In Tim Lawrence's sketch comedy show, I think You Should Leave (on Netflix), a skit begins in a corporate conference room where a boss with about ten lackeys is tediously going through some kind of loose-leaf policy manual. At addendum 4, the boss gets up and leaves the room (presumably to go to the toilet). One of the workers hops on the conference room table and pretends to surf. At first, the other workers are disapproving or simply frightened to act on their own rebellious inclinations. But someone starts humming surfer rock and roll and the girls pretend to dance; someone else mimes a shark and a guy spins two chairs saying that they are whirlpools. Then, Lawrence's character jumps up, cries "It's a real big wave" and knocks over the table with the looseleaf notebooks and the surfer boy atop it. People get hurt and someone says: "What the fuck?" Lawrence's character says he's sorry that he got carried away and that this always happens to him. A few months earlier on his birthday, someone gave him "chode" pants and this put him into a deep funk. ("Chode" pants, it is explained, have a 57 inch waist and legs that are only ten inches long.) Lawrence starts moping and says that the woman who gave him "chode" pants could have afforded a better gift for him. "After all, your husband is loaded," he says.

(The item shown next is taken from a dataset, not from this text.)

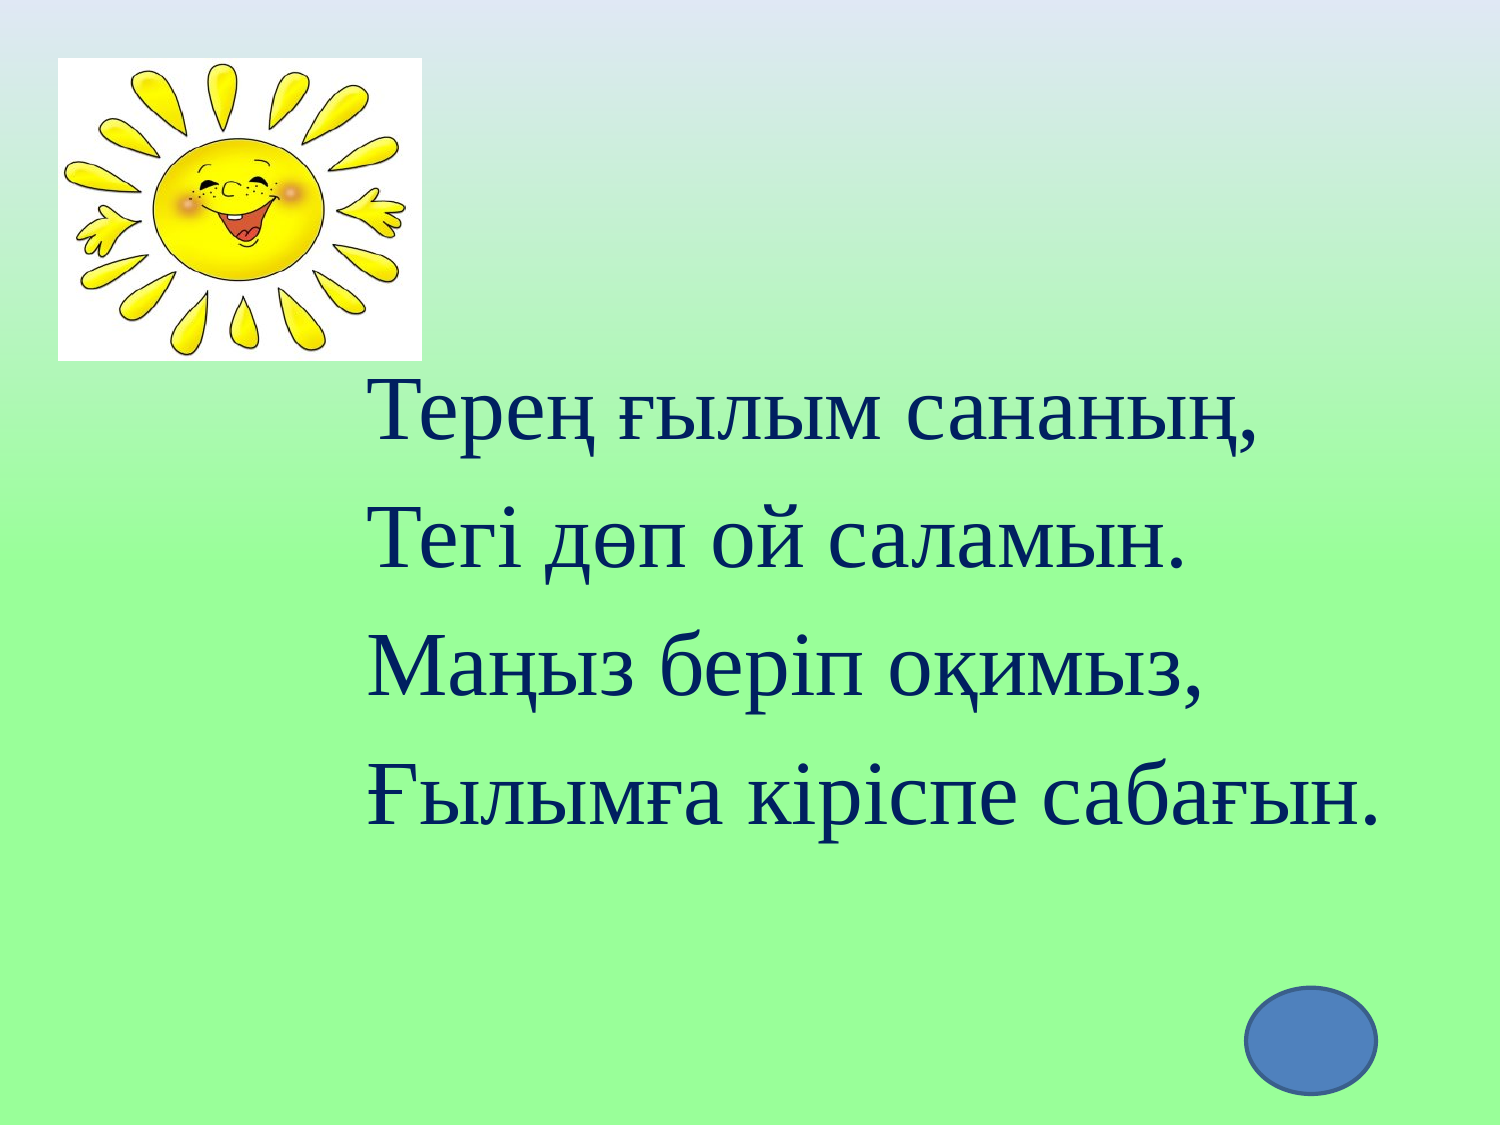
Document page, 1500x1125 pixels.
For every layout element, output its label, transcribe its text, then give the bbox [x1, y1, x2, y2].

Then, he remarks: "He's not very attractive." Distressed, the woman says that her husband is very attractive. When she speaks these words, Lawrence's character plants his hands on his hips, pouts, and rolls his eyes. I thought this was very funny but couldn't figure out why. I suppose the story could be etched into a pot and, then, described in glyphic writing. Maybe, that would clarify things for me.